The unexpected variable that challenges sustained achievement is the rapidly changing external environment that we operate in and inhabit. If the external environment remained static, or even changed slowly (as with biological evolution), then perhaps what got us here would take us there. All you would need is a little more emphasis, polish, or effort. “Whoa, those 10,000 hours we put into trying to understand the old environment continue to be applicable, right?” Umm…Not right. The driving forces behind our external environment have changed and are rapidly changing. Where we used to operate in a world of scarcity and seek new ways to apply the coefficient of labor, today we live with the Paradox of Choice (Schwartz, 2004). We seek ways to reduce the physical and mental clutter in our world to allow us to focus on learning to live in multiple worlds– in multiple domains.

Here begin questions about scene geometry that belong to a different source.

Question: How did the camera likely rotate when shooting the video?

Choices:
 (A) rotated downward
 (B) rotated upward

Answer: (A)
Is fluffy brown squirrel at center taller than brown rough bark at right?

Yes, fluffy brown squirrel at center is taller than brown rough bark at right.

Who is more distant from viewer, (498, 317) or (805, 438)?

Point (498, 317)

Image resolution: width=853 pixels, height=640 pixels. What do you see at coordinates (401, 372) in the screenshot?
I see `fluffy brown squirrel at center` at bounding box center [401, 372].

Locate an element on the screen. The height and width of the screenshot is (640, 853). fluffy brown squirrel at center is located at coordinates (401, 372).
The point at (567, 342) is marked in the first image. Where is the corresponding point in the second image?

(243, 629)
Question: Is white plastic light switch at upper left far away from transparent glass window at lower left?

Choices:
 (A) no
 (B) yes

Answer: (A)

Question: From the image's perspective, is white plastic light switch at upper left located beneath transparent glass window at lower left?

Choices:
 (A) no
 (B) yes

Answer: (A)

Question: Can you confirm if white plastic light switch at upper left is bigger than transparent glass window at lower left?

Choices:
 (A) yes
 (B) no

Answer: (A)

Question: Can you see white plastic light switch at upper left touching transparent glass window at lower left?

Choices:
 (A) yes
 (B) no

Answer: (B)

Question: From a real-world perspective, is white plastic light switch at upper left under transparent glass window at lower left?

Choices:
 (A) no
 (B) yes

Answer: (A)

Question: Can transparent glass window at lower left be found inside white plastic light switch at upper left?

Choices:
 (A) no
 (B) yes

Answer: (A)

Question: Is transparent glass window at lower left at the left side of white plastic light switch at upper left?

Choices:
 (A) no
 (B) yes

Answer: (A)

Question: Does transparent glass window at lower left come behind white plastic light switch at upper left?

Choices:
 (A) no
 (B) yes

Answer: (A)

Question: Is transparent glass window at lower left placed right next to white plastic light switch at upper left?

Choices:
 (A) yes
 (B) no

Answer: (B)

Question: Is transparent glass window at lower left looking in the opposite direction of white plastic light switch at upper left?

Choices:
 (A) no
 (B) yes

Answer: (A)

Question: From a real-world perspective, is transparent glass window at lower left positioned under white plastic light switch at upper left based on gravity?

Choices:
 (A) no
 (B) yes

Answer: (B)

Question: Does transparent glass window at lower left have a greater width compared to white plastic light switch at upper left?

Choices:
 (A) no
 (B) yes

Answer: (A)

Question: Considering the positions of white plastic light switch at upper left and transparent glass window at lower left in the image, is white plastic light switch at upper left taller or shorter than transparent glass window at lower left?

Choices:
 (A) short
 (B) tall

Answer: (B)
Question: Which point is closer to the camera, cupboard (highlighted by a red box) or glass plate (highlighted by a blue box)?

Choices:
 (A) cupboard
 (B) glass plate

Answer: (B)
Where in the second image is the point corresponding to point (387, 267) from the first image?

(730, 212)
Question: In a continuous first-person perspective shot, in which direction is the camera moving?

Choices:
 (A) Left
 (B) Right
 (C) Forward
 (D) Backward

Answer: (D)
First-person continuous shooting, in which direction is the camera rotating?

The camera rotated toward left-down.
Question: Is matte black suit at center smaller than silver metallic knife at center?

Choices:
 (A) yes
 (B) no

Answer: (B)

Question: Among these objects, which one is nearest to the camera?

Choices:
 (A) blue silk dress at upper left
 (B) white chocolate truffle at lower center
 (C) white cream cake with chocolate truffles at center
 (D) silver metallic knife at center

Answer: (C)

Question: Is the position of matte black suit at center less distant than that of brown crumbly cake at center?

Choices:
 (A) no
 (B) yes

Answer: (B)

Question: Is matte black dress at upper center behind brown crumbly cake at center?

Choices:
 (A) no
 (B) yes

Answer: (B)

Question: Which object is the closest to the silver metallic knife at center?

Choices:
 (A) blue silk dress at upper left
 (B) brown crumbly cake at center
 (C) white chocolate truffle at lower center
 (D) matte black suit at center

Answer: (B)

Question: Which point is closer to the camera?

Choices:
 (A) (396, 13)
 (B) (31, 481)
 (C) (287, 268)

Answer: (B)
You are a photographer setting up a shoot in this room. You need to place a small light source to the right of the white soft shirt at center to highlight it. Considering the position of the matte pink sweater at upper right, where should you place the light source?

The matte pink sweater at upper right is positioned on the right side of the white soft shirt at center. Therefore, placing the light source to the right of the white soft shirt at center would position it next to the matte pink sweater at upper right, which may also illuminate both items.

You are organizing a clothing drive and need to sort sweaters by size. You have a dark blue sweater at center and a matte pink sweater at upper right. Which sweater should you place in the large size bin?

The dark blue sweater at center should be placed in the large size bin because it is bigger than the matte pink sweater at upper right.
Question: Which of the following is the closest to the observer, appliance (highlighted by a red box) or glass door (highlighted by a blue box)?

If an enterprise or an individual is unsuccessful or failing then curiously, it is easier to throw out the old (it didn’t work anyway). However, if you are already effective and successful, it is more problematic. As humans, we have an almost instinctive trait I see our clients, friends—hell, even ourselves, unthinkingly adopt. We look at the recent past and project it linearly into the future. So naturally, we look at professional and personal strategies and resource allocation that worked well in the past and project them linearly into the future.

What’s awkward is that since the external environment is changing so rapidly, the future drivers of achievement and subjective well being do not look anything like the past. Our old tried and true behaviors are not authentically aligned with the new driving forces in the new environment. What do we need? New strategies and resource allocation to learn and grow in the new environment. Ones that may be radically different from what has worked in the past. The question is whether we dare to intentionally discard our comfortable behaviors, habits, strategies – even relationships – the ones that got us here.